Traditional tokenizers, which are essential for processing language in AI models, have several problems. They can be slow and inefficient, leading to large vocabularies that waste memory. Moreover, they often perform poorly with languages that are not well-represented in the training data, making them less effective for many users around the world.
What's the solution?
To address these issues, the authors developed T-FREE, which uses sparse activation patterns over character triplets to represent words. This means that instead of needing a large set of tokens, T-FREE can capture the meaning of words by focusing on the structure of their letters.

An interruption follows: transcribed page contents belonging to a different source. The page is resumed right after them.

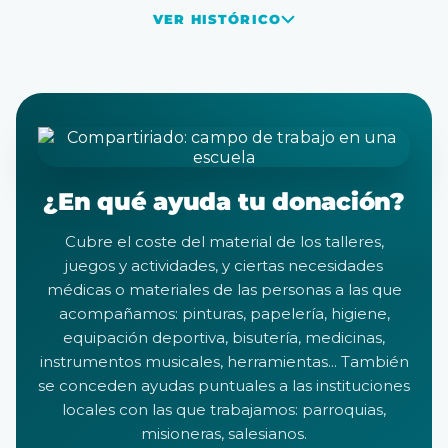
VER HISTÓRICO
¿En qué ayuda tu donación?
Cubre el coste del material de los talleres,
juegos y actividades, y ciertas necesidades
médicas o materiales de las personas a las que
acompañamos: pinturas, papelería, higiene,
equipación deportiva, bisutería, medicinas,
instrumentos musicales, herramientas... También
se conceden ayudas puntuales a las instituciones
locales con las que trabajamos: parroquias,
misioneras, salesianos.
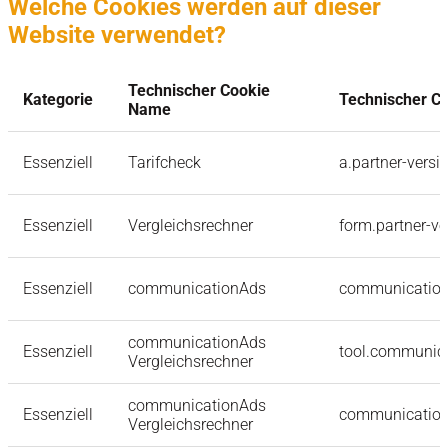
Welche Cookies werden auf dieser
Website verwendet?
Technischer Cookie
Kategorie
Technischer Co
Name
Essenziell
Tarifcheck
a.partner-versi
Essenziell
Vergleichsrechner
form.partner-ve
Essenziell
communicationAds
communication
communicationAds
Essenziell
tool.communica
Vergleichsrechner
communicationAds
Essenziell
communication
Vergleichsrechner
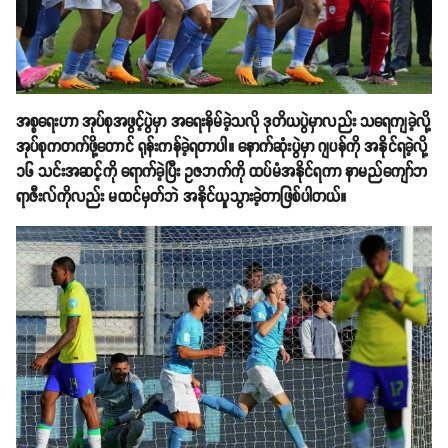
အစ္စရေးဟာ အုပ်စုအဖွင့်ပွဲမှာ အရေးနိမ်ခဲ့သလို ဒုတိယပွဲမှာလည်း သရေကျခဲ့လို့
အုပ်စုကတက်ဖို့တောင် ရုန်းကန်ခဲ့ရတာပါ။ နောက်ဆုံးပွဲမှာ ဂျပန်ကို အနိုင်ရခဲ့လို့
၁၆ သင်းအဆင့်ကို ရောက်ခဲ့ပြီး ဥဇဘက်ကို ထပ်မံအနိုင်ရကာ နာမည်ကျော်ဘ
ရာဇီးလ်ကိုလည်း မထင်မှတ်ဘဲ အနိုင်ယူသွားခဲ့တာဖြစ်ပါတယ်။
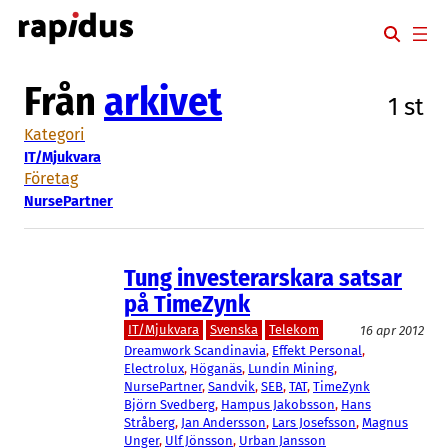
Hoppa
till
innehåll
Från
arkivet
1 st
Kategori
IT/Mjukvara
Företag
NursePartner
Tung investerarskara satsar
på TimeZynk
IT/Mjukvara
Svenska
Telekom
16 apr 2012
Dreamwork Scandinavia
, 
Effekt Personal
, 
Electrolux
, 
Höganäs
, 
Lundin Mining
, 
NursePartner
, 
Sandvik
, 
SEB
, 
TAT
, 
TimeZynk
Björn Svedberg
, 
Hampus Jakobsson
, 
Hans
Stråberg
, 
Jan Andersson
, 
Lars Josefsson
, 
Magnus
Unger
, 
Ulf Jönsson
, 
Urban Jansson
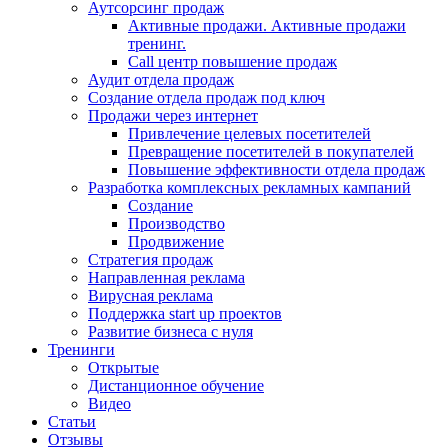
Аутсорсинг продаж
Активные продажи. Активные продажи
тренинг.
Call центр повышение продаж
Аудит отдела продаж
Создание отдела продаж под ключ
Продажи через интернет
Привлечение целевых посетителей
Превращение посетителей в покупателей
Повышение эффективности отдела продаж
Разработка комплексных рекламных кампаний
Создание
Производство
Продвижение
Стратегия продаж
Направленная реклама
Вирусная реклама
Поддержка start up проектов
Развитие бизнеса с нуля
Тренинги
Открытые
Дистанционное обучение
Видео
Статьи
Отзывы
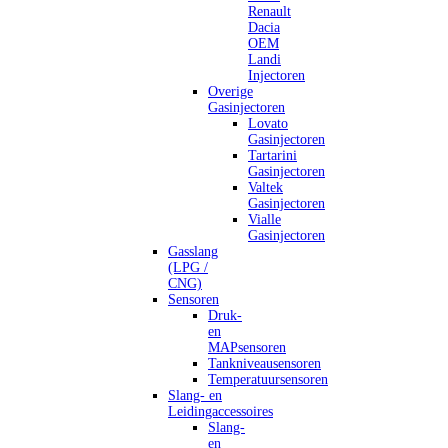
Renault
Dacia
OEM
Landi
Injectoren
Overige
Gasinjectoren
Lovato
Gasinjectoren
Tartarini
Gasinjectoren
Valtek
Gasinjectoren
Vialle
Gasinjectoren
Gasslang
(LPG /
CNG)
Sensoren
Druk-
en
MAPsensoren
Tankniveausensoren
Temperatuursensoren
Slang- en
Leidingaccessoires
Slang-
en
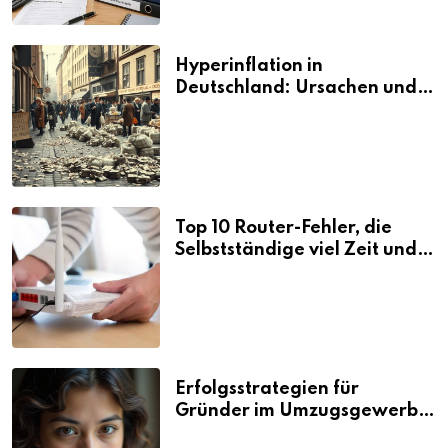
Hyperinflation in
Deutschland: Ursachen und
Folgen
Top 10 Router-Fehler, die
Selbstständige viel Zeit und
Nerven kosten
Erfolgsstrategien für
Gründer im Umzugsgewerbe
2026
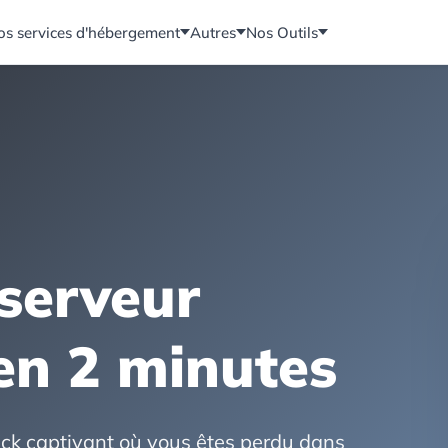
os services d'hébergement
Autres
Nos Outils
 serveur
en 2 minutes
ck captivant où vous êtes perdu dans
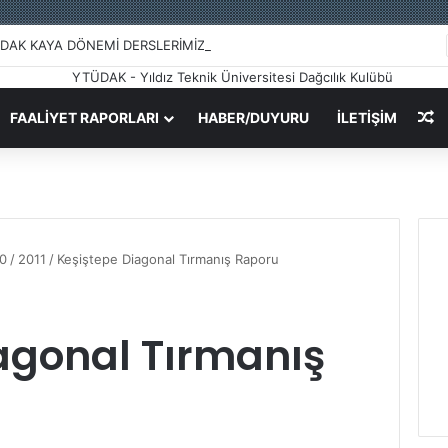
DAK KAYA DÖNEMİ DERSLERİMİZ BAŞLADI
R
FAALIYET RAPORLARI
HABER/DUYURU
İLETİŞİM
20
/
2011
/
Keşiştepe Diagonal Tırmanış Raporu
agonal Tırmanış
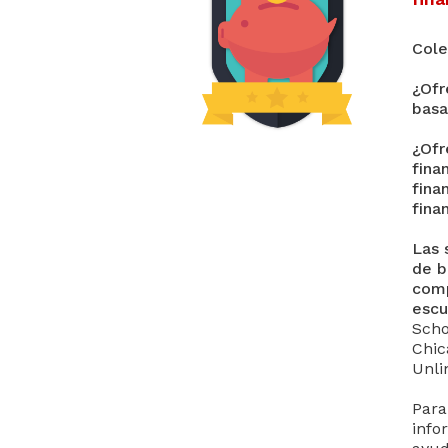
Cole
¿Ofr
basa
¿Ofr
fina
fina
fina
Las 
de b
comp
escu
Scho
Chic
Unli
Para
info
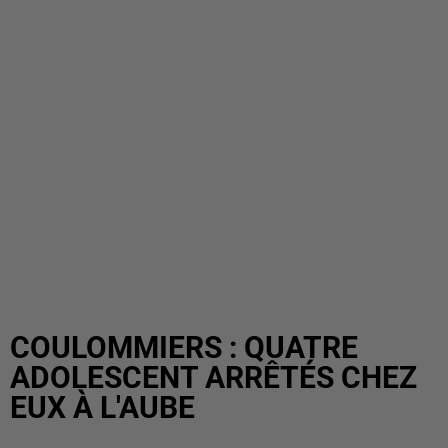
COULOMMIERS : QUATRE
ADOLESCENT ARRÊTÉS CHEZ
EUX À L'AUBE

This method allows for a significant reduction in the size of the model's embedding layers—over 85%—while still maintaining strong performance in understanding and generating language. Additionally, T-FREE improves how well models can learn from different languages without needing separate training for each one.
Why it matters?
This research is important because it offers a more efficient way to process language in AI systems. By reducing the reliance on traditional tokenization methods, T-FREE can help create faster and more effective language models that work better across various languages. This could lead to improved AI applications in translation, content creation, and other areas where understanding language is crucial.
Abstract
Tokenizers are crucial for encoding information in Large Language Models, but their development has recently stagnated, and they contain inherent weaknesses. Major limitations include computational overhead, ineffective vocabulary use, and unnecessarily large embedding and head layers. Additionally, their performance is biased towards a reference corpus, leading to reduced effectiveness for underrepresented languages. To remedy these issues, we propose T-FREE, which directly embeds words through sparse activation patterns over character triplets, and does not require a reference corpus. T-FREE inherently exploits morphological similarities and allows for strong compression of embedding layers. In our exhaustive experimental evaluation, we achieve competitive downstream performance with a parameter reduction of more than 85% on these layers. Further, T-FREE shows significant improvements in cross-lingual transfer learning.